◆ **Problem details**
Put each line of the material below into a JSON array of strings, one string per line. Skip blank lines and exclude the picture markers.

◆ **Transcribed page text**
■ ■ ■ ■
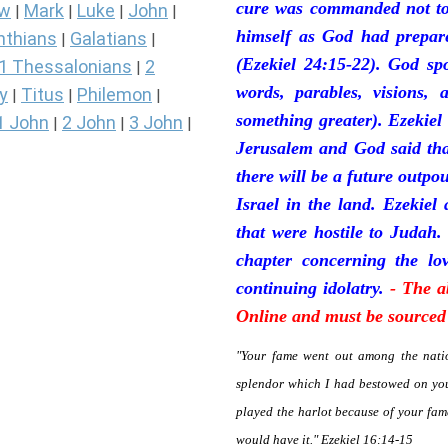
cure was commanded not to 
ew
Mark
Luke
John
|
|
|
|
himself as God had prepare
nthians
Galatians
|
|
(Ezekiel 24:15-22). God sp
1 Thessalonians
2
|
words, parables, visions, 
y
Titus
Philemon
|
|
|
something greater). Ezekiel
1 John
2 John
3 John
|
|
|
Jerusalem and God said tha
there will be a future outpo
Israel in the land. Ezekiel
that were hostile to Judah.
chapter concerning the lov
continuing idolatry.
- The a
Online and must be sourced 
"Your fame went out among the natio
splendor which I had bestowed on you
played the harlot because of your fa
would have it." Ezekiel 16:14-15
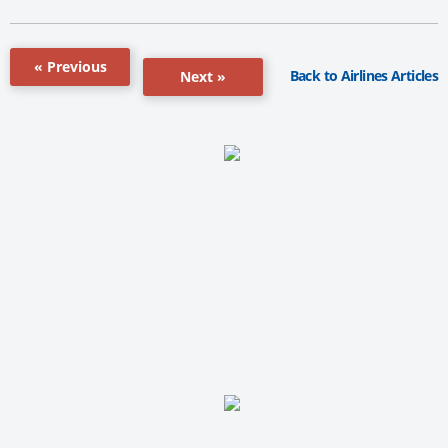
« Previous
Back to Airlines Articles
Next »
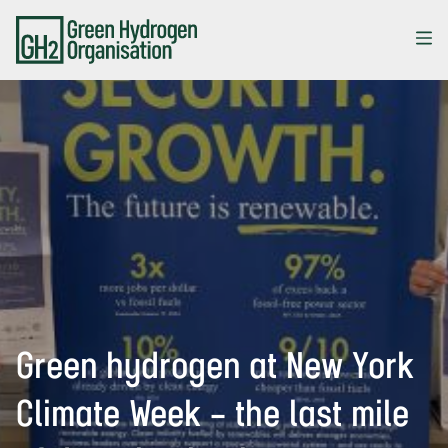
Skip
to
main
content
Green hydrogen at New York
Climate Week – the last mile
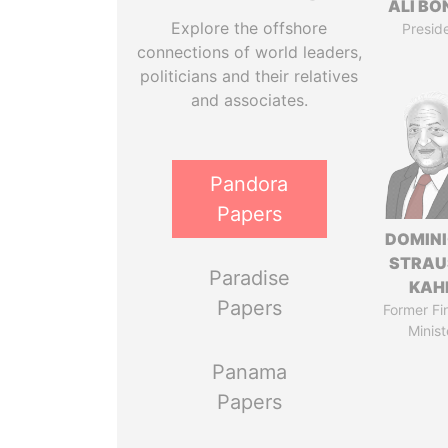
ALI B
Explore the offshore
Presid
connections of world leaders,
politicians and their relatives
and associates.
Pandora
Papers
DOMIN
STRAU
Paradise
KAH
Papers
Former Fi
Minist
Panama
Papers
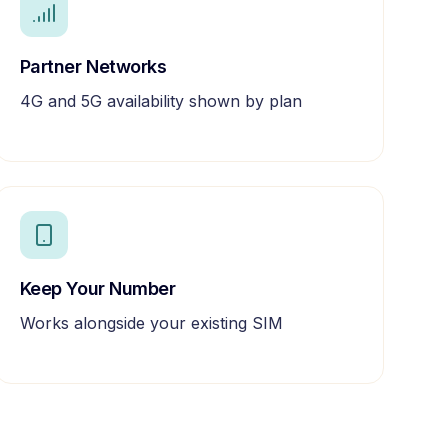
Partner Networks
4G and 5G availability shown by plan
Keep Your Number
Works alongside your existing SIM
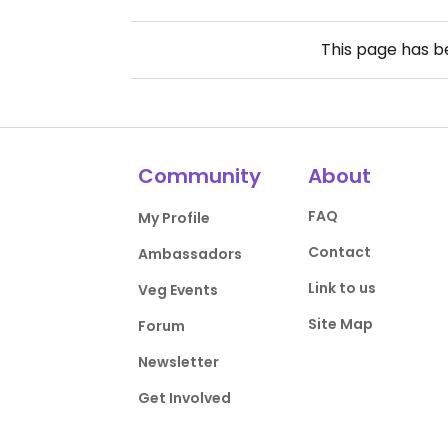
This page has 
Community
About
FAQ
My Profile
Contact
Ambassadors
Link to us
Veg Events
Site Map
Forum
Newsletter
Get Involved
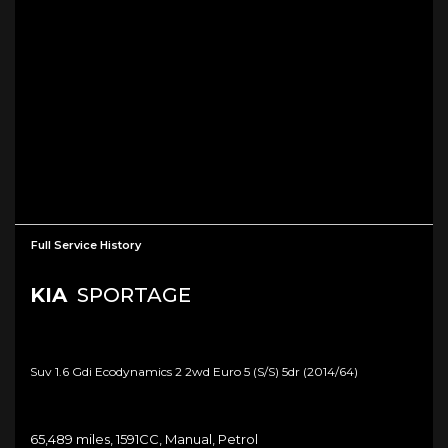
Full Service History
KIA
SPORTAGE
Suv 1.6 Gdi Ecodynamics 2 2wd Euro 5 (s/s) 5dr (2014/64)
65,489 miles, 1591CC, Manual, Petrol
■ ■ ■ ■
◆ **Solution for this exercise**
[
  "cure was commanded not to ",
  "ew",
  "Mark",
  "Luke",
  "John",
  "|",
  "|",
  "|",
  "|",
  "himself as God had prepare",
  "nthians",
  "Galatians",
  "|",
  "|",
  "(Ezekiel 24:15-22). God sp",
  "1 Thessalonians",
  "2",
  "|",
  "words, parables, visions, ",
  "y",
  "Titus",
  "Philemon",
  "|",
  "|",
  "|",
  "something greater). Ezekiel",
  "1 John",
  "2 John",
  "3 John",
  "|",
  "|",
  "|",
  "Jerusalem and God said tha",
  "there will be a future outpo",
  "Israel in the land. Ezekiel",
  "that were hostile to Judah.",
  "chapter concerning the lov",
  "continuing idolatry.",
  "- The a",
  "Online and must be sourced ",
  "\"Your fame went out among the natio",
  "splendor which I had bestowed on you",
  "played the harlot because of your fa",
  "would have it.\" Ezekiel 16:14-15",
  "« Previous",
  "Back to Airlines Articles",
  "Next »",
  "Skip",
  "to",
  "main",
  "content",
  "Green hydrogen at New York",
  "Climate Week – the last mile",
  "ALI B",
  "Explore the offshore",
  "Presid",
  "connections of world leaders,",
  "politicians and their relatives",
  "and associates.",
  "Pandora",
  "Papers",
  "DOMIN",
  "STRAU",
  "Paradise",
  "KAH",
  "Papers",
  "Former Fi",
  "Minist",
  "Panama",
  "Papers",
  "Partner Networks",
  "4G and 5G availability shown by plan",
  "Keep Your Number",
  "Works alongside your existing SIM",
  "This page has ",
  "Community",
  "About",
  "FAQ",
  "My Profile",
  "Contact",
  "Ambassadors",
  "Link to us",
  "Veg Events",
  "Site Map",
  "Forum",
  "Newsletter",
  "Get Involved",
  "Full Service History",
  "KIA",
  "SPORTAGE",
  "Suv 1.6 Gdi Ecodynamics 2 2wd Euro 5 (s/s) 5dr (2014/64)",
  "65,489 miles, 1591CC, Manual, Petrol"
]